Vanderpas J B, Contempré B, Duale N L, Goossens W, Bebe N, Thorpe R, Ntambue K, Dumont J, Thilly C H, Diplock A T
Public Health School, Free University of Brussels, Belgium.
Am J Clin Nutr. 1990 Dec;52(6):1087-93. doi: 10.1093/ajcn/52.6.1087.
Selenium status was determined in an endemic-goiter area and in a control area of Zaire. Compared with the reference values of a noniodine-deficient area, serum selenium in subjects living in the core of the northern Zaire endemic-goiter belt (Karawa villages) was seven times lower in 52 school-children and similarly low in 23 cretins; erythrocyte glutathione peroxidase (RBC-GPX) was five times lower in schoolchildren and still two times lower in cretins (P = 0.004). In a less severely iodine-deficient city of the same endemia (Businga), selenium status was moderately altered.
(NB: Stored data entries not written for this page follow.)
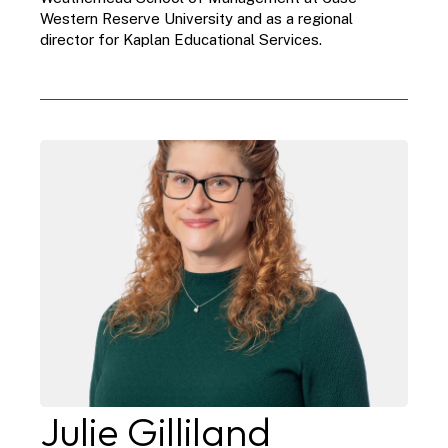
Western Reserve University and as a regional 
director for Kaplan Educational Services.
Julie Gilliland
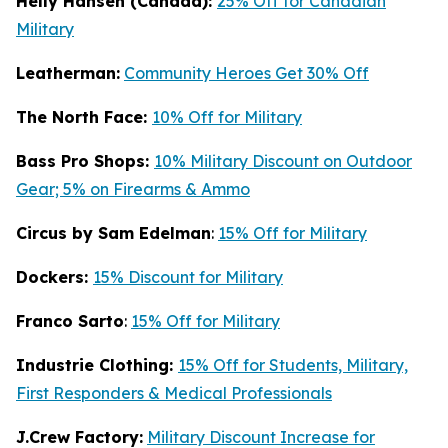
Helly Hansen (Canada):
25% Off for Canadian
Military
Leatherman:
Community Heroes Get 30% Off
The North Face:
10% Off for Military
Bass Pro Shops:
10% Military Discount on Outdoor
Gear; 5% on Firearms & Ammo
Circus by Sam Edelman
:
15% Off for Military
Dockers:
15% Discount for Military
Franco Sarto
:
15% Off for Military
Industrie Clothing:
15% Off for Students, Military,
First Responders & Medical Professionals
J.Crew Factory:
Military Discount Increase for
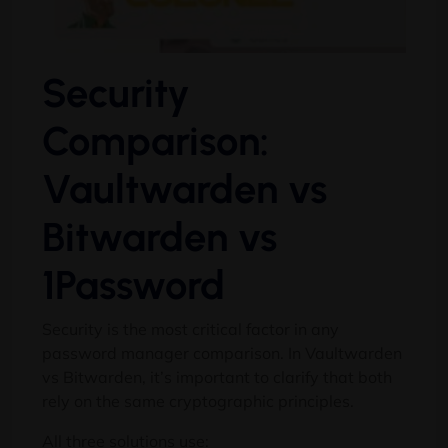
Security
Comparison:
Vaultwarden vs
Bitwarden vs
1Password
Security is the most critical factor in any
password manager comparison. In Vaultwarden
vs Bitwarden, it’s important to clarify that both
rely on the same cryptographic principles.
All three solutions use:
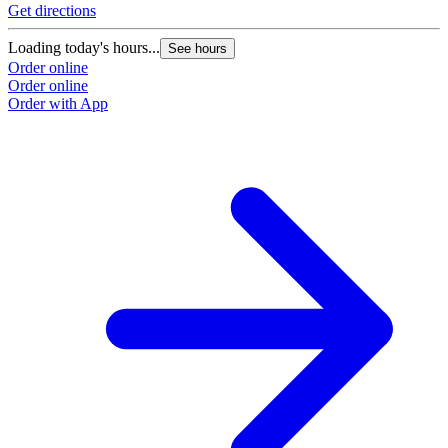
Get directions
Loading today's hours...
See hours
Order online
Order online
Order with App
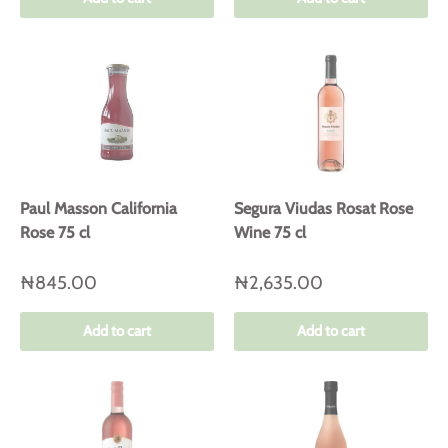
Paul Masson California
Segura Viudas Rosat Rose
Rose 75 cl
Wine 75 cl
₦845.00
₦2,635.00
Add to cart
Add to cart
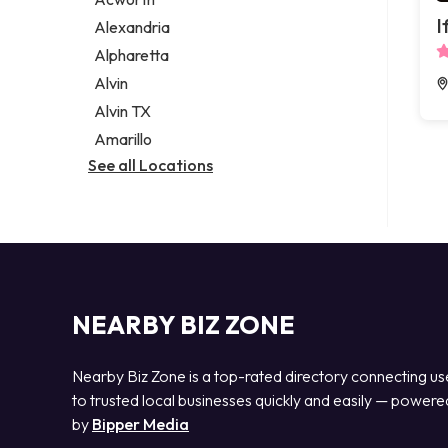
Legal services
I
Alexandria
Notary public
Alpharetta
Personal injury attorney
Alvin
Alvin TX
Amarillo
See all Locations
NEARBY BIZ ZONE
Nearby Biz Zone is a top-rated directory connecting us
to trusted local businesses quickly and easily — powere
by
Bipper Media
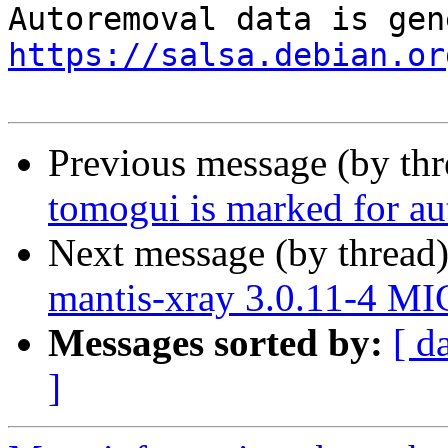
https://salsa.debian.or
Previous message (by th
tomogui is marked for au
Next message (by thread
mantis-xray 3.0.11-4 M
Messages sorted by:
[ d
]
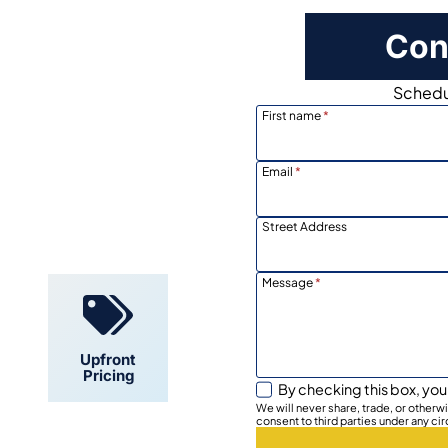
Con
Schedul
First name
*
Email
*
Locally
Owned
Street Address
Message
*
Upfront
Pricing
By checking this box, you
We will never share, trade, or other
consent to third parties under any ci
RBC-GPX activity was linearly associated with serum selenium concentration up to a value of 1140 nmol/L and leveled off at approximately 15 U/g Hb at greater selenium concentration. At Karawa villages, selenium supplementation normalized both the serum selenium and the RBC-GPX. This combined iodine and selenium deficiency could be associated with the elevated frequency of endemic myxedematous cretinism in Central Africa.